If you want to get some sort of sub-block batching, you need a structure that isn't random in the first place, for instance an LSM (where you write all of your changes sequentially to a log and then do compaction later)—and then solve your durability in some other way.

throw0101a 2 days ago [ - ]

> A write-ahead log isn't a performance tool to batch changes, it's a tool to get durability of random writes.

¿Por qué no los dos?

Sesse__ 2 days ago [ - ]

Because it is in addition to your writes, not instead of them. That's what “ahead” points to.

_bohm 2 days ago [ - ]

The actual writes don’t need to be persisted on transaction commit, only the WAL. In most DBs the actual writes won’t be persisted until the written page is evicted from the page cache. In this sense, writing WAL generally does provide better perf than synchronously doing a random page write

Tostino 2 days ago [ - ]

Look up how "checkpointing" works in Postgres.

Sesse__ 2 days ago [ - ]

I know how checkpointing works in Postgres (which isn't very different from how it works in most other redo-log implementations). It still does not change that you need to actually update the heap at some point.

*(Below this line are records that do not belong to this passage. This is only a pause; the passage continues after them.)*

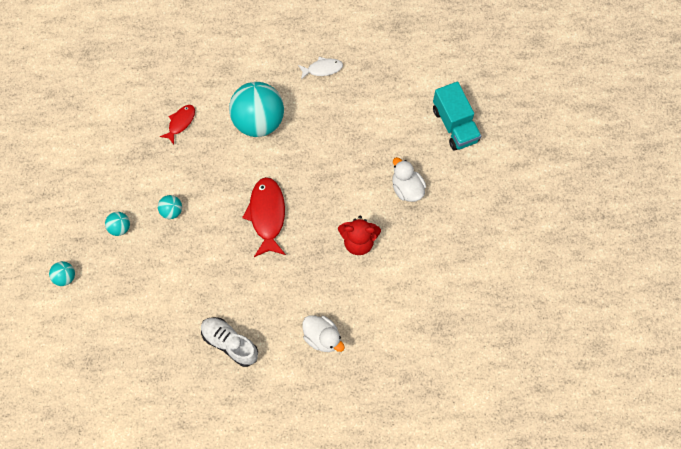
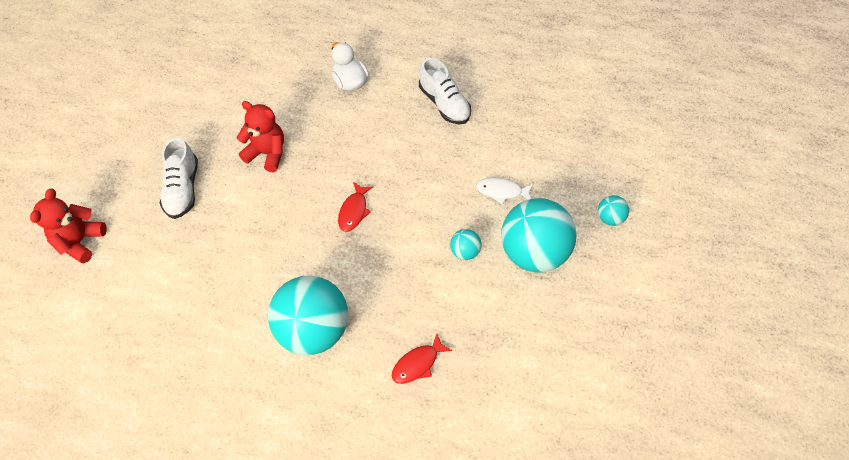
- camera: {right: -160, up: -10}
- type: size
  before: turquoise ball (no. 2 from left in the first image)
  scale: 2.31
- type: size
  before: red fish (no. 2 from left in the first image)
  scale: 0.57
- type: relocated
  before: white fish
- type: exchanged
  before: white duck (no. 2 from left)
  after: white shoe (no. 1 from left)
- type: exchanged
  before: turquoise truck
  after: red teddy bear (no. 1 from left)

Postgres allows a group commit to try to combine multiple transactions to avoid the multiple fsyncs, but it adds delay and is off by default. And even so, it reduces fsyncs, not writes.

Tostino 2 days ago [ - ]

But it turns those multiplied writes into two more sequential streams of writes. Yeah, it duplicates things, but the purpose is to allow as much sequential IO as possible (along with the other benefits and tradeoffs).

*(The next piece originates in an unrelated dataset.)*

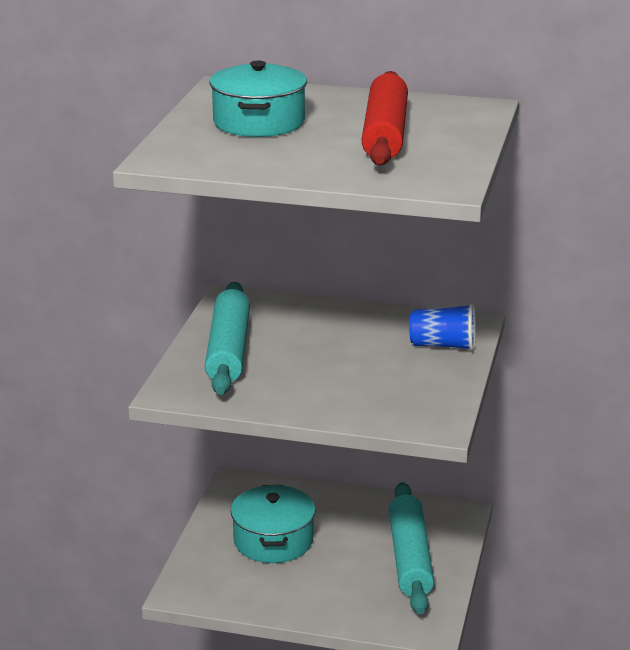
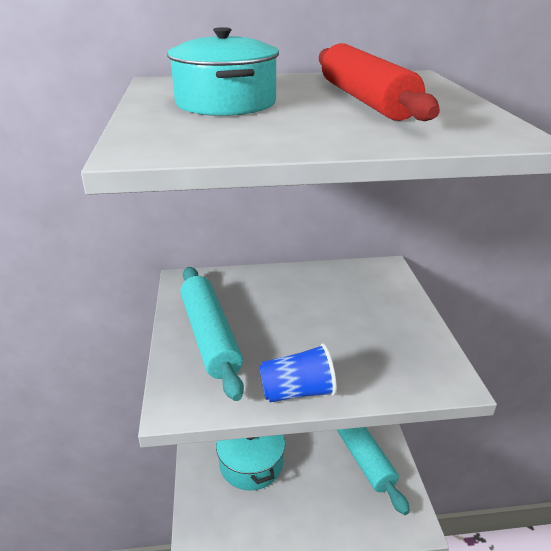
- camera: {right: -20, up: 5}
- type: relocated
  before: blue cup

toolslive 2 days ago [ - ]

you can unify database with write-ahead log using a persistent data structure. It also gives you cheap/free snapshots/checkpoints.

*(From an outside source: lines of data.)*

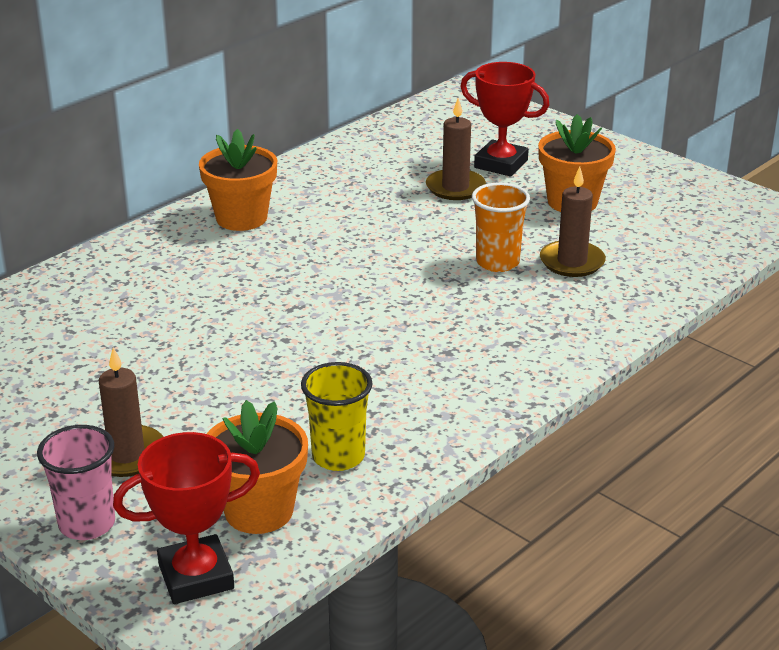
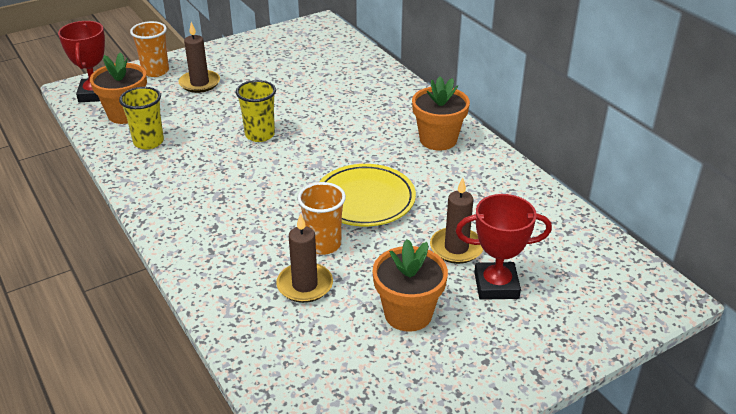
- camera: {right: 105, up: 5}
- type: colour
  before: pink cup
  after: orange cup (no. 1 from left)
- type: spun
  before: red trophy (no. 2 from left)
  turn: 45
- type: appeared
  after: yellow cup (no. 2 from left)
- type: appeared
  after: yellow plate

formerly_proven 2 days ago [ - ]

WALs are typically DB-page-level physical logs, and database page sizes are often larger than the I/O page size or the host page size.

esperent 2 days ago [ - ]

Don't some SSDs have 512b page size?

digikata 2 days ago [ - ]

I would guess by now none have that internally. As a rule of thumb every major flash density increase (SLC, TLC, QLC) also tended to double internal page size. There were also internal transfer performance reasons for large sizes. Low level 16k-64k flash "pages" are common, and sometimes with even larger stripes of pages due to the internal firmware sw/hw design.

Sesse__ 2 days ago [ - ]

Also due to error correction issues. Flash is notoriously unreliable, so you get bit errors _all the time_ (correcting errors is absolutely routine). And you can make more efficient error-correcting codes if you are using larger blocks. This is why HDDs went from 512 to 4096 byte blocks as well.

zokier 2 days ago [ - ]

They might present 512 blocks to host, but internally the ssd almost certainly manages data in larger pages

cm2187 2 days ago [ - ]

And the filesystem will also likely be 4k block size.